▶ [DESCRIPTION OF THE TASK]:
What lines in the following entries hold the word "down"? Copy each one.

▶ [MATERIAL SHOWN]:
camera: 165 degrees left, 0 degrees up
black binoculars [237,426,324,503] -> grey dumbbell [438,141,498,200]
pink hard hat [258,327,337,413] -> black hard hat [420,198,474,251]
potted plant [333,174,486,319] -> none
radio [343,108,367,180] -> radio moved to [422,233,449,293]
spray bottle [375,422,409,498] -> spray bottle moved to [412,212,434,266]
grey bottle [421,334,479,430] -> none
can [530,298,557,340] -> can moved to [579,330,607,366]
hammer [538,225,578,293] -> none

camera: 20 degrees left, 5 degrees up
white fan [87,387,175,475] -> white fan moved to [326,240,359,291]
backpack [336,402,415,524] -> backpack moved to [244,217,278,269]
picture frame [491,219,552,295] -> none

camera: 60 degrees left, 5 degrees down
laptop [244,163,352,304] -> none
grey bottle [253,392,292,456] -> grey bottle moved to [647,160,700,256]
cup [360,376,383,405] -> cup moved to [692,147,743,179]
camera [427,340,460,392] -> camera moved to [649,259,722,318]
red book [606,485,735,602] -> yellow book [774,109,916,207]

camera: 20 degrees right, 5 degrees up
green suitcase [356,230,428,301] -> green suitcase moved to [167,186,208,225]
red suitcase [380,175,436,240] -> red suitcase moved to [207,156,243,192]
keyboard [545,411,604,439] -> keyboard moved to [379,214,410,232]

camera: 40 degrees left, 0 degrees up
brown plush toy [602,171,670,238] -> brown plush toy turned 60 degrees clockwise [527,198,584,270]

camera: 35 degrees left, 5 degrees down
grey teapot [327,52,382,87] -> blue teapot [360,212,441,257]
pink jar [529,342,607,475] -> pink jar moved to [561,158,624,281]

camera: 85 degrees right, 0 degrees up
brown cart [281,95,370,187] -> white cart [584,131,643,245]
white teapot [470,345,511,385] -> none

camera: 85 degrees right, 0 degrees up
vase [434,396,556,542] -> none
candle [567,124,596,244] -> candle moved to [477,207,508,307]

▶ [REPLY TO THE TASK]:
camera: 60 degrees left, 5 degrees down
camera: 35 degrees left, 5 degrees down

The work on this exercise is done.